Prove that morphisms into initial objects are isomorphisms

Question

Suppose the following takes place in the category of sets.

Let $f:X \rightarrow 0$ be any morphism into the initial object. I want to prove that the unique ${!}:0 \rightarrow X$ is an inverse to $f$. That $f {!} =id$ is clear since $0$ is initial, but the other way i can't see what to do other than use the fact that the category has exponentials.

Solution (possible):

Since the unique arrow $0 \to X$ corresponds to any $X \times 0 \to X$ which correspond to $0 \to X^X$ of which there is only one, the constant map sending everything to the identity. Hence, ${!} \circ f = id$.

Answer 1

It generalizes to cartesian closed categories. You want to show that in such a category, if there is an arrow $X\to 0$, then $X\simeq 0$.

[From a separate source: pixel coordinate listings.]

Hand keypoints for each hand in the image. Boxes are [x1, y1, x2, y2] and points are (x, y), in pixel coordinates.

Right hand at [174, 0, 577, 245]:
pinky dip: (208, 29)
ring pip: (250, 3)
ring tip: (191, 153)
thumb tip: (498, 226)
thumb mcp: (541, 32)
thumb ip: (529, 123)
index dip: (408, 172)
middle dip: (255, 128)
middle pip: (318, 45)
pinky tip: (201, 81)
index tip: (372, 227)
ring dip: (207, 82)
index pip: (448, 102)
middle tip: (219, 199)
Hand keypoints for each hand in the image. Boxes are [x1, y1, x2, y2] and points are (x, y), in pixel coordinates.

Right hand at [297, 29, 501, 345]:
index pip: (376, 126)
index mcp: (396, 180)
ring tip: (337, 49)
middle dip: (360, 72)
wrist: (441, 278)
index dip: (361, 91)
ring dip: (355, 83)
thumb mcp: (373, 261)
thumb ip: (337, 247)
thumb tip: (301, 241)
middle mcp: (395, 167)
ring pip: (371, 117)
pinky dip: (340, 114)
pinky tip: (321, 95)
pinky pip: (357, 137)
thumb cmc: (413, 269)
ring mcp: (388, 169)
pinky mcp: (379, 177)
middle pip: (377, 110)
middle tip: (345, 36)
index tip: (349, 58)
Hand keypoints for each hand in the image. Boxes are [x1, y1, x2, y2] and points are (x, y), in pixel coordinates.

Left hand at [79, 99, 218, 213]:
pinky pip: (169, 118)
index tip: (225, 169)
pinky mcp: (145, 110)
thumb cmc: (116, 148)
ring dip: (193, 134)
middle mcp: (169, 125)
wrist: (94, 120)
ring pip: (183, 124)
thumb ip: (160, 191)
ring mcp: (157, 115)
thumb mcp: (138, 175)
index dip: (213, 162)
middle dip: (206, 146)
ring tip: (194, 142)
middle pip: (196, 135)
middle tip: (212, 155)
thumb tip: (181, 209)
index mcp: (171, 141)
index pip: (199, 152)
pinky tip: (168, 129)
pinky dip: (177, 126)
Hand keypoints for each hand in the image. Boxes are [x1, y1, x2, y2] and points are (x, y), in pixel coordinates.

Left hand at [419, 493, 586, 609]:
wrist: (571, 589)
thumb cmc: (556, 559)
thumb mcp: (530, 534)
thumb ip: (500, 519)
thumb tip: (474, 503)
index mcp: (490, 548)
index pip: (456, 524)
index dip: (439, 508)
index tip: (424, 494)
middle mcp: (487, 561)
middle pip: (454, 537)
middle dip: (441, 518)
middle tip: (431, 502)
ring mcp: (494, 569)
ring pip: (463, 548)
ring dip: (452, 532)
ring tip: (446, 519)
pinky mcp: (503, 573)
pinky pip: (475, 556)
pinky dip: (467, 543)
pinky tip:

So assume you have such an arrow and consider the arrow $g: X\to X\times 0$ that you get from it and $id_X$, and $pr$ the projection $X\times 0\to X$. Then $g\circ pr : X\times 0 \to X\times 0$, and so as $X\times 0$ is initial in a ccc (I think I've shown this in another post), $g\circ pr = id_{X\times 0}$. Moreover by definition of $g$, $pr\circ g = id_X$. Thus $X\simeq X\times 0 \simeq 0$, $X$ is initial and that works.

(I advise you to draw the diagrams to see it clearly)

If you want another proof that $X\times 0$ is initial in a cartesian closed category, let me know (that's where you use the exponentials)

Answer 2

It is not true in an arbitrary category. For example, in the category of sets and partial functions, the empty set is an initial object -- but the everywhere undefined function $X\to\varnothing$ is not an isomorphism unless $X$ is itself empty.

Therefore you have to use something that is specific to $\mathbf{Set}$ here. And then you might as well be concrete and admit that $\varnothing$ is the only initial object, and the only map into $\varnothing$ is the empty function $\varnothing\to\varnothing$, and that happens to be an isomorphism.